— А вот товарищ военный начальник возьмет да и скажет: за ударную работу выдать дополнительный паек — по триста грамм белого хлеба и по две конфетки! Верно, товарищ начальник?
Военный — это был молодой парень, может, года на три старше Алексея — повернулся к ней, улыбнулся:
— Рад бы дать паек, да неоткуда! Разве что свой отдать!
— А я не побрезгую! Ты где живешь, товарищ лейтенант?
Окружающие хохотали: вот сатана, а не девка!..
Лейтенант смутился и поспешно отошел от них, десятник семенил за ним.
И снова замелькали в воздухе лопаты, полетели вверх комья земли. К полудню Алексей понял, что Павлов кое в чем был прав: такая работа, как рытье противотанкового рва, не требовала азарта. Ее не сделаешь наскоком, одним усилием. Если даже сделаешь сегодня норму быстро, назавтра снова надо будет выбросить наверх три кубометра земли. И послезавтра — три, и послепослезавтра тоже три. Значит, надо уметь распределять свои силы. А он уже к полудню первого дня чувствовал, что ноги у него дрожат в подколенках, плечи ломит от боли. Вдобавок лопата оказалась какой-то неуклюжей, тяжелой. Алексей быстро натер мозоли. Нет, Николай Иванович был не так уж глуп, придирчиво выбирая себе инструмент.
Когда прозвучала команда на перерыв и Алексей смог наконец отдохнуть, то первое, что он сделал, пошел искать себе другую лопату. Увидев, что он роется в куче инструмента, Павлов подошел к нему.
— Погоди, найду тебе подходящую!
Он и в самом деле выбрал небольшую легкую лопату, нашел каким-то чутьем такую кирку, которая оказалась легче, а главное, ухватистей других.
— Держи, комсомол, — сказал он, вручая их Алексею. — Носи с собой, оставишь здесь — не найдешь больше.
Зимний день был короток, работали только в светлое время и потому обедали вечером. Придя на квартиру, уселись за большим деревянным, ничем не покрытым столом. Ели молча, не торопясь хлебали жидкий пшенный суп деревянными ложками. После обеда все разбрелись по углам. Алексей повалился на солому и, чувствуя, как горят волдыри на руках, как тяжелая усталость пригвоздила его к полу, испытывал горькое чувство одиночества и щемящей жалости к самому себе. Будущее казалось ему мрачным, он не знал, что хорошего можно было ждать от такой работы на износ. И даже поговорить по душам не с кем — ни матери, ни Ани. Хотя бы Степан был рядом, а то — никого! Не с Николаем же Иванычем говорить о том, как неуютно у него на душе. Единственным более или менее близким человеком ему казалась Тамара, но с ней он стеснялся разговаривать на такие темы. К тому же, пообедав, Тамара надела телогрейку, повязала платок на голову и куда-то отправилась под неодобрительными взглядами других женщин и Николая Ивановича.

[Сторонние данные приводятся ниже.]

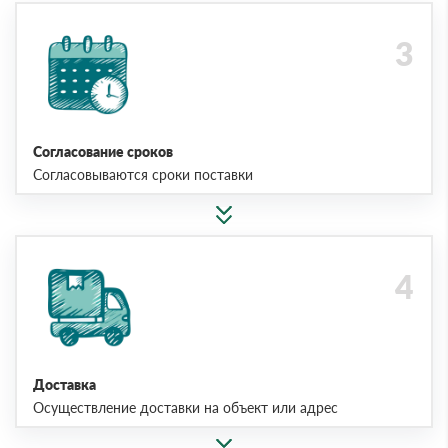
Согласование сроков
Согласовываются сроки поставки
Доставка
Осуществление доставки на объект или адрес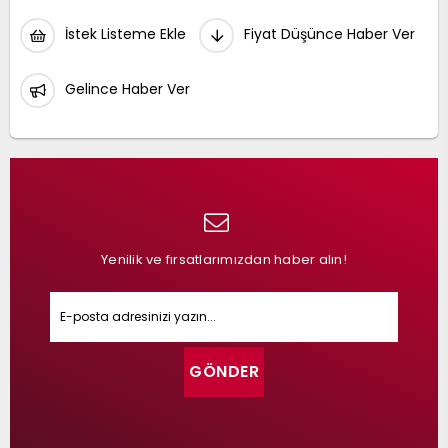
İstek Listeme Ekle
Fiyat Düşünce Haber Ver
Gelince Haber Ver
Yenilik ve fırsatlarımızdan haber alın!
GÖNDER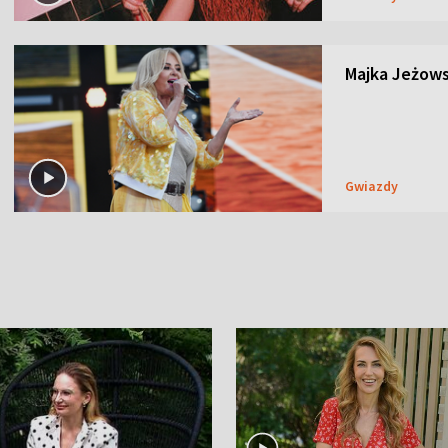
Majka Jeżows
Gwiazdy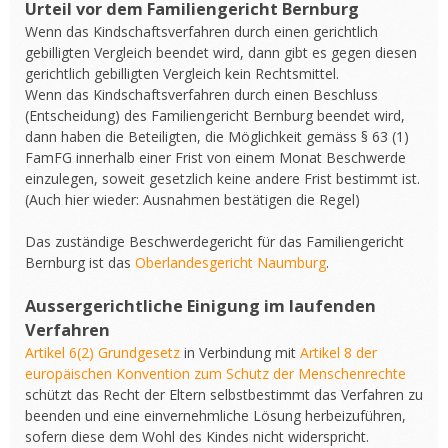
Urteil vor dem Familiengericht Bernburg
Wenn das Kindschaftsverfahren durch einen gerichtlich
gebilligten Vergleich beendet wird, dann gibt es gegen diesen
gerichtlich gebilligten Vergleich kein Rechtsmittel.
Wenn das Kindschaftsverfahren durch einen Beschluss
(Entscheidung) des Familiengericht Bernburg beendet wird,
dann haben die Beteiligten, die Möglichkeit gemäss § 63 (1)
FamFG innerhalb einer Frist von einem Monat Beschwerde
einzulegen, soweit gesetzlich keine andere Frist bestimmt ist.
(Auch hier wieder: Ausnahmen bestätigen die Regel)
Das zuständige Beschwerdegericht für das Familiengericht
Bernburg ist das
Oberlandesgericht Naumburg
.
Aussergerichtliche Einigung im laufenden
Verfahren
Artikel 6(2) Grundgesetz
in Verbindung mit
Artikel 8 der
europäischen Konvention zum Schutz der Menschenrechte
schützt das Recht der Eltern selbstbestimmt das Verfahren zu
beenden und eine einvernehmliche Lösung herbeizuführen,
sofern diese dem Wohl des Kindes nicht widerspricht.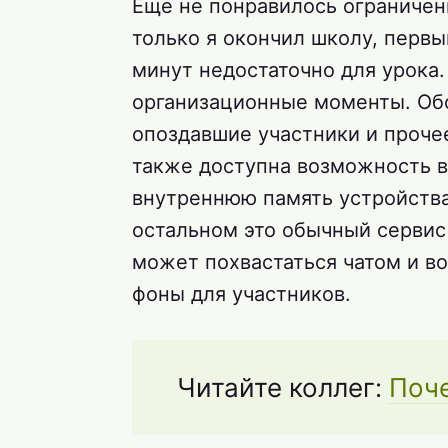
Еще не понравилось ограничени
только я окончил школу, первый
минут недостаточно для урока.
организационные моменты. Об
опоздавшие участники и проче
также доступна возможность в
внутреннюю память устройства,
остальном это обычный серви
может похвастаться чатом и в
фоны для участников.
Читайте коллег:
Поч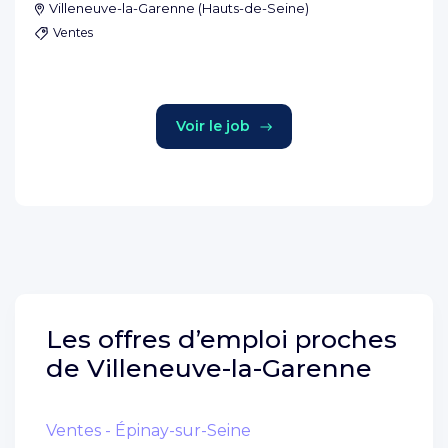
Villeneuve-la-Garenne
(
Hauts-de-Seine
)
Ventes
Voir le job
Les offres d’emploi proches
de
Villeneuve-la-Garenne
Ventes - Épinay-sur-Seine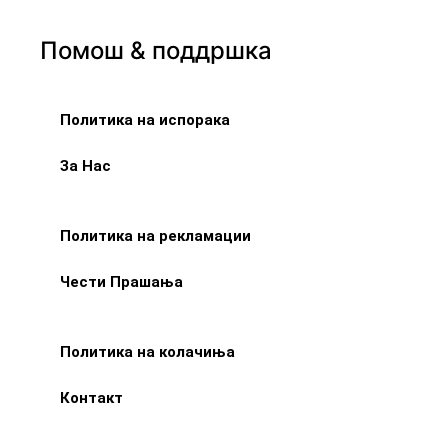
Помош & поддршка
Политика на испорака
За Нас
Политика на рекламации
Чести Прашања
Политика на колачиња
Контакт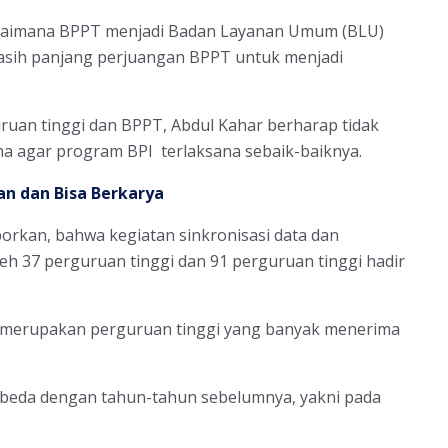
agaimana BPPT menjadi Badan Layanan Umum (BLU)
asih panjang perjuangan BPPT untuk menjadi
uruan tinggi dan BPPT, Abdul Kahar berharap tidak
ma agar program BPI terlaksana sebaik-baiknya.
n dan Bisa Berkarya
rkan, bahwa kegiatan sinkronisasi data dan
eh 37 perguruan tinggi dan 91 perguruan tinggi hadir
ng merupakan perguruan tinggi yang banyak menerima
erbeda dengan tahun-tahun sebelumnya, yakni pada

Лежа в углу, Алексей глядел, как за столом при свете чадящей плошки Авдотьич, Павлов и две женщины играли в карты. Фитилек потрескивал, на стенах колебались тени. Хозяйка сидела на лежанке у печки, вязала носки из толстой грубой шерсти. За весь вечер она, кажется, не проронила ни единого слова, молча глядела исступленными глазами на своих постояльцев.

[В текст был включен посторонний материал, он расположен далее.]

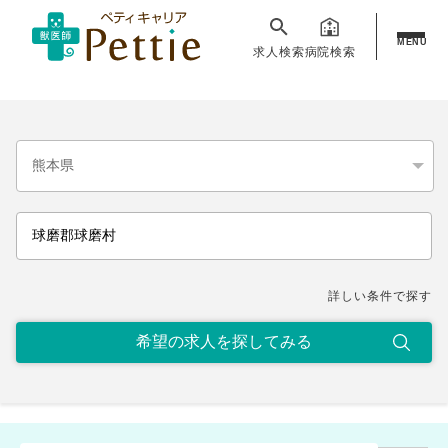
MENU
求人検索
病院検索
詳しい条件で探す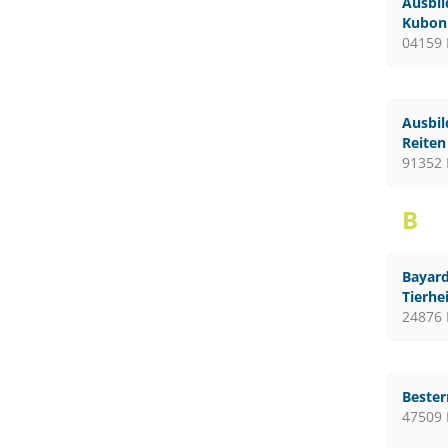
Ausbil
Kubon 
04159 
Ausbil
Reiten
91352 
B
Bayard
Tierhe
24876 
Bester
47509 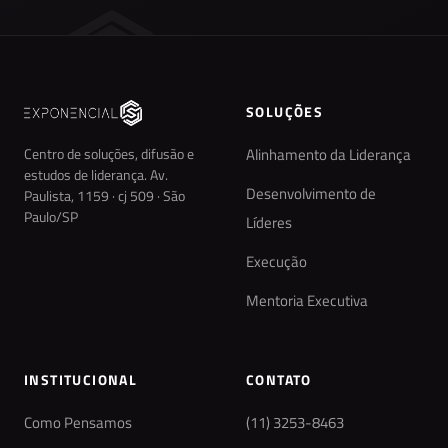
SOLUÇÕES
Centro de soluções, difusão e
Alinhamento da Liderança
estudos de liderança. Av.
Desenvolvimento de
Paulista, 1159 · cj 509 · São
Paulo/SP
Líderes
Execução
Mentoria Executiva
INSTITUCIONAL
CONTATO
Como Pensamos
(11) 3253-8463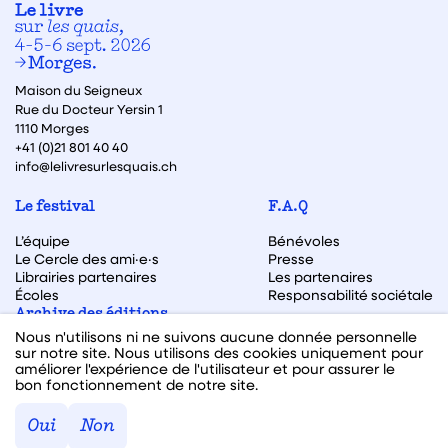
Maison du Seigneux
Rue du Docteur Yersin 1
1110 Morges
+41 (0)21 801 40 40
info@lelivresurlesquais.ch
Le festival
F.A.Q
L’équipe
Bénévoles
Le Cercle des ami·e·s
Presse
Librairies partenaires
Les partenaires
Écoles
Responsabilité sociétale
Archive des éditions
Nous n'utilisons ni ne suivons aucune donnée personnelle
Archive des autrices et auteurs
sur notre site. Nous utilisons des cookies uniquement pour
améliorer l'expérience de l'utilisateur et pour assurer le
bon fonctionnement de notre site.
Facebook
Instagram
Linkedin
Youtube
Oui
Non
Webdesign & code fait avec ♥ par
Hawaii Interactive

Картежники играли все азартней. Женщины, выигрывая, весело смеялись, Павлов злился на своего партнера, Авдотьич же, наоборот, был весь благодушен и, проигрывая, каждый раз говорил одно и то же:
— Это ить так: не везет в карты — везет в любви! Завсегда так!
Тени всё колебались на стенах и потолке, глаза устали от этого мельтешения. Алексей зажмурил глаза и неожиданно для себя уснул.
Он проснулся глубокой ночью. Свет был погашен, все давно уже спали. Рядом храпел Николай Иванович, с другого боку тихо посапывал Авдотьич. Алексей лежал с раскрытыми глазами. Вдруг он услышал за ситцевой занавеской, где спали женщины, какой-то шорох, шуршание. Он приподнялся и сел, сам не зная, почему встревожился. Занавеска колыхнулась, высунулась чья-то голова — Алексей узнал: Тамара.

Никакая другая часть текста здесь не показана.